È la fine sua, e dell’idea che aveva propagandato, che si potesse tornare in qualche modo, in alcun modo ai tempi delle guardie rosse e della Rivoluzione culturale. È la concretizzazione che la Cina sta davvero voltando pagina, dopo il premier Wen Jiabao aveva annunciato riforme politiche.
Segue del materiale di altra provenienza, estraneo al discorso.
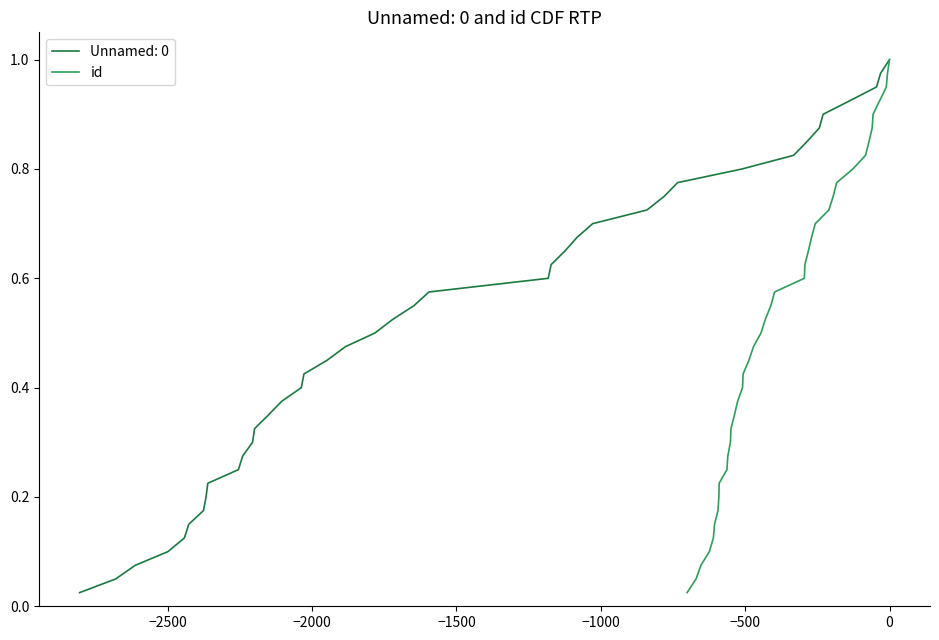

What is the sum of all values?

20.5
L’intera vicenda apre uno squarcio nuovo sulle dinamiche politiche all’interno del Partito. Esse appaiono per alcuni versi diverse dalla lotta politica del passato. Innanzitutto c’è l’ascesa stessa di Bo fuori dall’ordinario corso di onori comunisti. Bo, quando era arrivato cinque anni fa a Chongqing pareva avere raggiunto il suo capolinea politico. Già la promozione da ministro del Commercio a capo di Chongqing era stata difficile, un passaggio ulteriore, l’entrata nei vertici del Partito, nel Comitato permanente dell’ufficio politico, i nove più potenti della Cina, pareva impossibile.
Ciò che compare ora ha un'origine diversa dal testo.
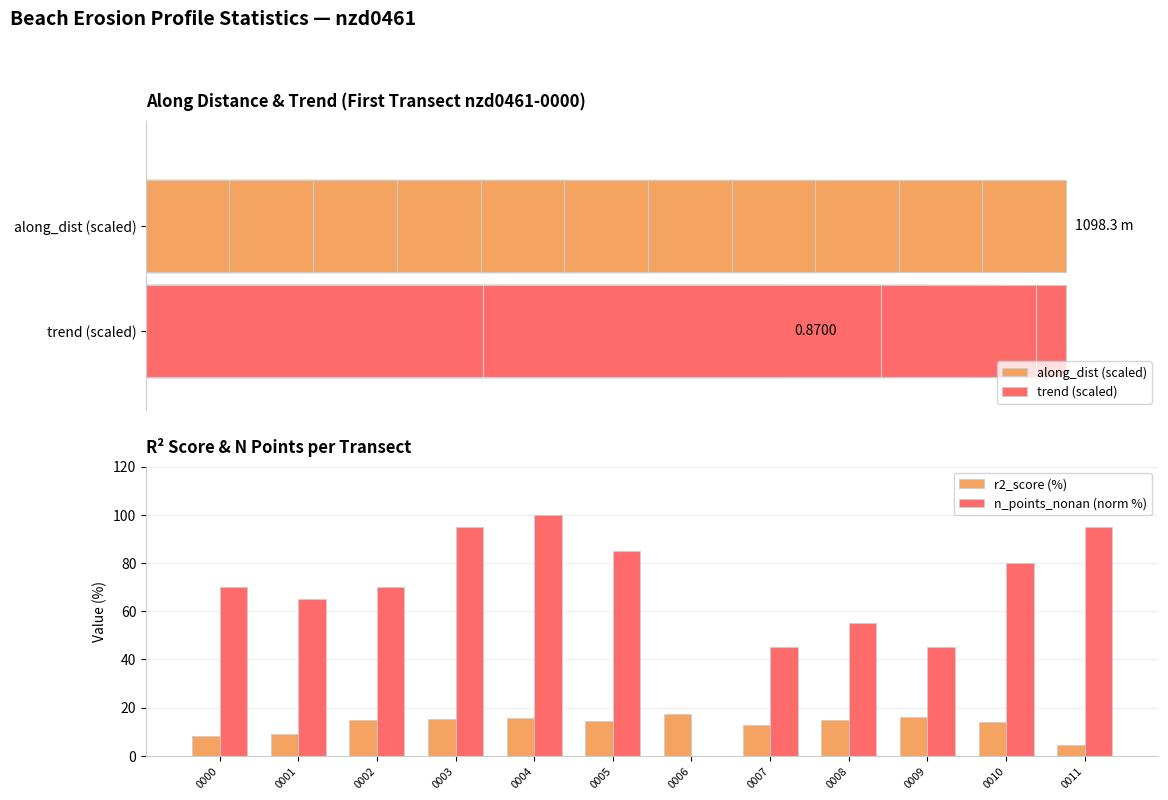

What is the difference between the maximum and minimum values in the r2_score (%) series?

13.0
Bo cambiò la situazione iniziando di fatto, per la prima volta in questa Cina, una campagna politica. Attaccò le bande mafiose che dominavano la vita della metropoli, lanciò un movimento "di sinistra" per il ritorno a uno spirito egalitario della Rivoluzione culturale (il movimento lanciato da Mao dal 1966 al 1976) e reclutò e organizzò una serie di intellettuali che gli dessero una mano. La cosa era pericolosa, perché usciva dalle azioni sancite da Pechino, ma aveva delle ancore di sicurezza, perché in Cina il gruppo conservatore è "di sinistra" ed è difficile attaccare qualcuno per politiche conservatrici.
Inoltre, la lotta alla mafia e alle diseguaglianze sociali, erano e sono tra i principi sostenuti da Pechino. In questo modo Bo impose due temi politici importanti nell’agenda del Paese, la lotta alla mafia e una specie di neo-maoismo moderno, così creò il "modello di Chongqing" che sembrava dovesse allargarsi a tutto il Paese.
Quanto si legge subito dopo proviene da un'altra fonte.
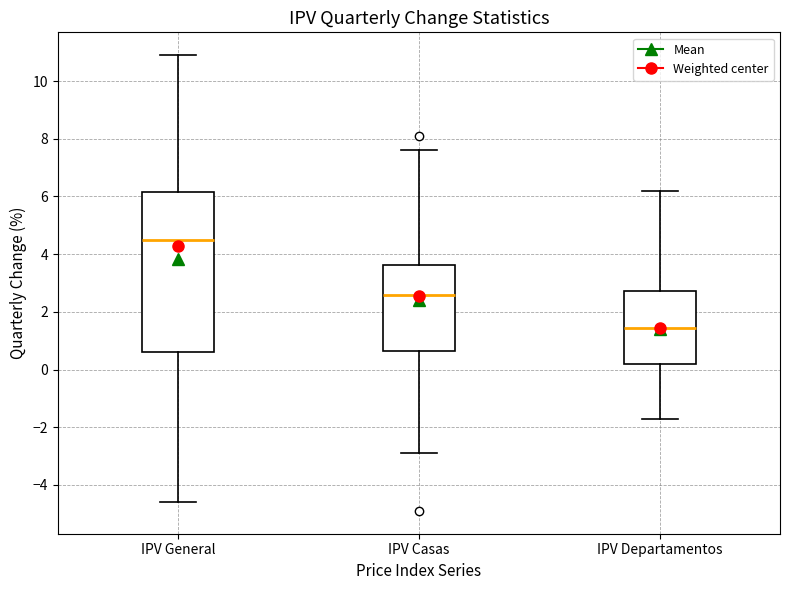

Comparing the boxes themselves (not the whiskers), which one is the tallest?

IPV General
Il modello prevedeva però anche elementi che prendevano tinte un po’ bizzarre, vista la crescita della Cina negli ultimi 30 anni. Le imprese private a Chongqing non avevano vita facile, Bo preferiva le imprese di Stato e la concorrenza tra di esse. Quasi a segno del nuovo clima la tv locale era senza pubblicità. Ma la crescita della Cina degli ultimi 30 anni era ed è stata invece trainata dalle imprese private. Limitare la loro possibilità di crescita nel medio e lungo periodo avrebbe soffocato lo sviluppo stesso cinese, priorità strategica assoluta. Inoltre, limitare lo sviluppo delle imprese private avrebbe riportato la possibilità di avanzamento sociale a un solo canale: quello della burocrazia. Anche questo nel medio e lungo termine avrebbe creato sconquassi, visto che l’impresa privata è oggi anche una forma di promozione sociale e molti sarebbero rimasti tagliati fuori.
Nel breve periodo però la politica di Bo otteneva sostegno popolare. In Cina, persone normali accettano lo strapotere dello Stato o delle sue aziende, ma mal sopportano l’arroganza dei nuovi ricchi, che hanno fatto fortuna "chissà come". Combattere la corruzione, la mafia e i nuovi ricchi, diventava un affascinante tutt’uno populista che però minava la base stessa della crescita cinese: lo Stato che si fa piccolo e non riprende spazio.
Contro questo modello, c’era invece quello del Guangdong, la provincia meridionale, patria dell’impresa privata e guidata ora proprio dal predecessore di Bo a Chongqing, Wang Yang. Wang era invece il portabandiera di un modello di crescita più liberale, più a favore del mercato, e contro un forte intervento dello Stato.
Così, la rimozione di Bo dal Governo di Chongqing ha un aspetto di politica economica importante, infatti lo rimpiazza Zhang Dejiang, un vice premier che si occupava della politica industriale ed era segretario del Partito nel Guangdong prima di Wang. Pechino in altre parole dice che la lotta alla mafia e lo sforzo di limitare le differenze sociali non possono uccidere il mercato e le riforme del Paese. Anzi, queste devono essere allargate e fatte crescere. Per questo deve essere eliminato chi, come Bo con il modello di Chongqing, era diventato una minaccia alle riforme stesse.